TASK TO COMPLETE: Please show all lines of the records that include "thumb".

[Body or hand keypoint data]
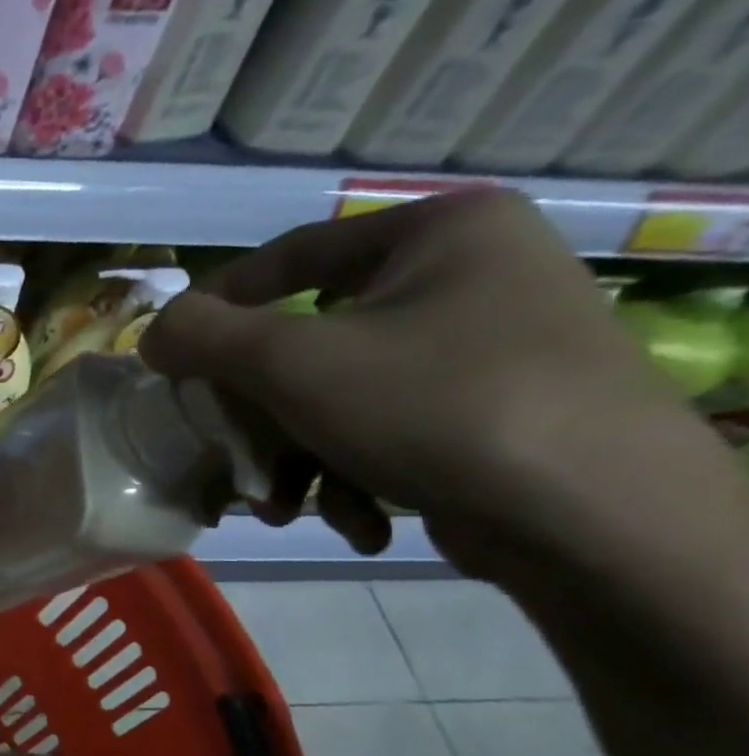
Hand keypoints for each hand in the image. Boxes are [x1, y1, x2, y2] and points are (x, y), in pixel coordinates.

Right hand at [139, 190, 697, 569]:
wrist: (602, 521)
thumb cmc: (435, 406)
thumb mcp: (292, 362)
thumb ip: (204, 336)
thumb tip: (153, 334)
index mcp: (440, 233)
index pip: (291, 256)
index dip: (217, 305)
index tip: (171, 354)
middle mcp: (473, 276)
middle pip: (312, 343)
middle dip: (263, 417)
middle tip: (232, 455)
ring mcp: (492, 348)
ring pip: (343, 396)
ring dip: (300, 459)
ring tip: (287, 510)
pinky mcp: (500, 413)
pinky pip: (393, 429)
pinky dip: (357, 476)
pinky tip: (360, 522)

EXERCISE RESULT:
thumb cmc: (435, 406)
thumb mcp: (292, 362)
thumb ip: (204, 336)
thumb tip: (153, 334)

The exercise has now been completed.